::: Excerpt

In [1]:
%pylab inline

Populating the interactive namespace from numpy and matplotlib


<hr>
# Introduction to MS SQL Server

By Kaitlin Cornwell and Alex Cao  


April 20, 2018  

<a href="http://cscar.research.umich.edu/" target="_blank">CSCAR</a> at The University of Michigan

Please fill out the workshop sign-in <a href="https://goo.gl/forms/kLpPDHKlwZIV5ZpD2" target="_blank">here</a>


We'll practice our MS SQL Server queries using SQL Server Management Studio (a.k.a. SSMS).

Structured Query Language ("SQL") allows you to extract or change specific information in a relational database (i.e. a series of tables). 

MySQL, SQLite, PostgreSQL, MS SQL Server, etc. are all database management systems that rely on SQL. Each has its own special variety of SQL, but the general format of the queries is the same. The flavor of SQL for MS SQL Server is Transact-SQL or T-SQL. Make sure you include T-SQL when you are googling for solutions otherwise you might get a solution for another database type.

# SQL Queries

## Format
Series of commands followed by argument(s)

When dealing with multiple tables, identify a column name with tablename.columnname (required if there is more than one column with the same name)

End query with semicolon for multiple consecutive queries

## Style + Readability
Table names and column names can be case sensitive. For MS SQL Server, it is NOT case sensitive. Depends on the database.

::::::
::: Data records

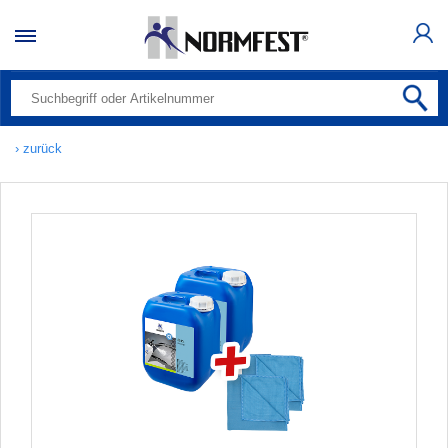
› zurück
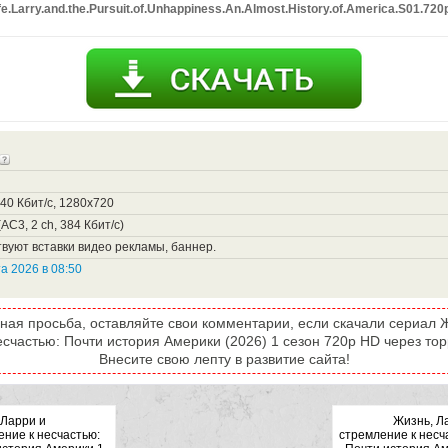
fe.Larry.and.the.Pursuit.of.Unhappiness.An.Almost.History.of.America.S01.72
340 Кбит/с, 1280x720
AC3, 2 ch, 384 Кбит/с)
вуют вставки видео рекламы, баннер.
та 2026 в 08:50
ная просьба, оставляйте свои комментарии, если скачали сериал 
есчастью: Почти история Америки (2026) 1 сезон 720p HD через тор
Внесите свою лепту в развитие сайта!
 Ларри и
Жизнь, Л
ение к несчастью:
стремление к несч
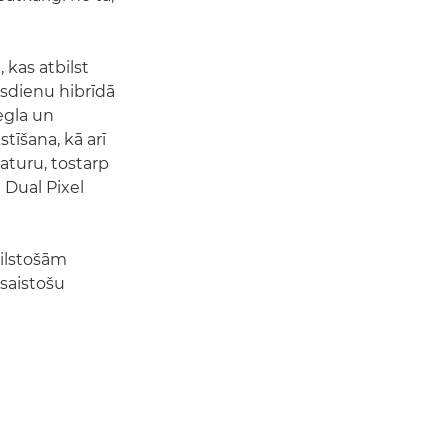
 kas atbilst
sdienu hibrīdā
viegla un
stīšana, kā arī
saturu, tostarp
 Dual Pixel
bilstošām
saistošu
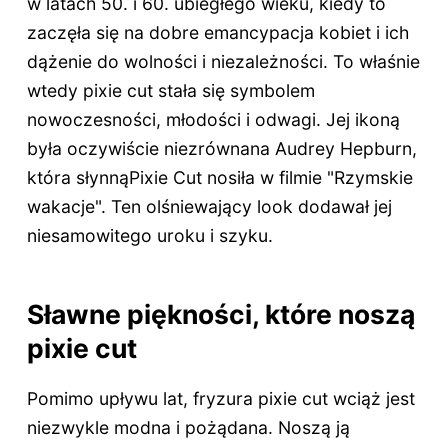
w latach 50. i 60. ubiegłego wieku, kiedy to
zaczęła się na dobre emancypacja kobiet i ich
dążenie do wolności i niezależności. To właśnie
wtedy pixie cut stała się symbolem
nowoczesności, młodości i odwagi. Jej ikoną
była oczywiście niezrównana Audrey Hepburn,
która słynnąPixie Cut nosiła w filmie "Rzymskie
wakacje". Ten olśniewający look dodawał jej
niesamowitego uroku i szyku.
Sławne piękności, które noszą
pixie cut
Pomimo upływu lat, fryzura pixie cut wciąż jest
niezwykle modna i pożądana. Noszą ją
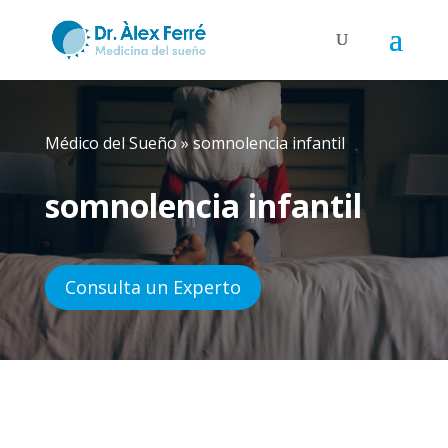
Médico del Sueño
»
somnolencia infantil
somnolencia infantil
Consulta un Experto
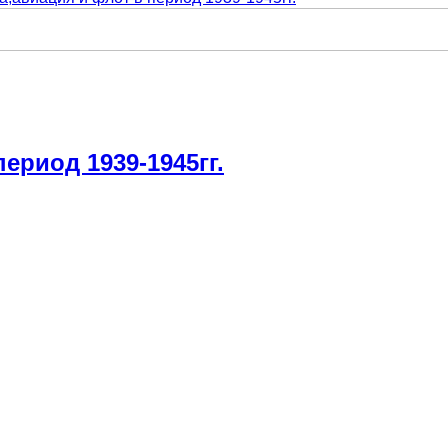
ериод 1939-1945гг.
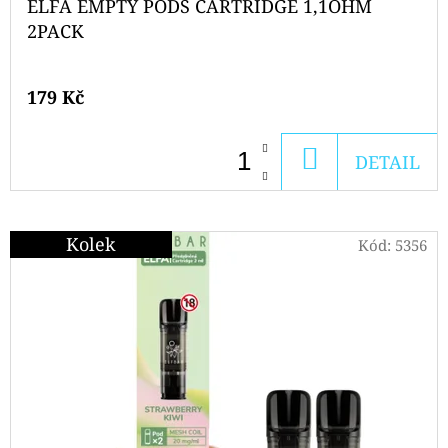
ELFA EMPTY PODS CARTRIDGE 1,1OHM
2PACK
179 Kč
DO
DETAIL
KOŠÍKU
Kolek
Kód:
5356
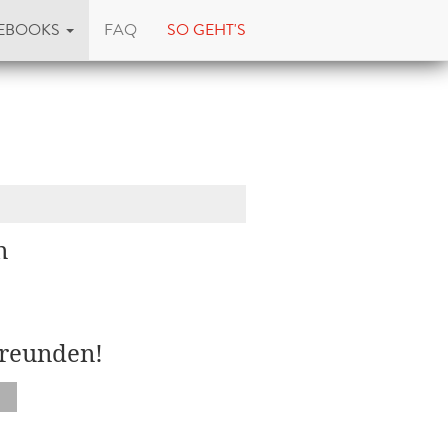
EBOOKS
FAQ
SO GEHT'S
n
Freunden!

::::::

#### [Tasks for this exercise]
[1] Could you reproduce the SQL Server workshop notes word for word, starting with "April 20, 2018" and going on through "Studio (a.k.a. SSMS)."?
[2] Can you output the lines of the entries as a JSON list of strings, one string per line and no blank lines, starting with the line that contains "ериод 1939-1945гг." and going on through the last line of the entries, leaving out the pictures?
The SQL Server workshop notes and the entries have nothing to do with each other.

#### [Responses by task]
[1]
April 20, 2018  

<a href="http://cscar.research.umich.edu/" target="_blank">CSCAR</a> at The University of Michigan

Please fill out the workshop sign-in <a href="https://goo.gl/forms/kLpPDHKlwZIV5ZpD2" target="_blank">here</a>


We'll practice our MS SQL Server queries using SQL Server Management Studio (a.k.a. SSMS).

[2]
[
  "ериод 1939-1945гг.",
  "ELFA EMPTY PODS CARTRIDGE 1,1OHM",
  "2PACK",
  "179 Kč",
  "DO",
  "DETAIL",
  "KOŠÍKU",
  "Kolek",
  "Kód:",
  "5356",
  "EBOOKS",
  "FAQ",
  "SO GEHT'S",
  "n",
  "Freunden!"
]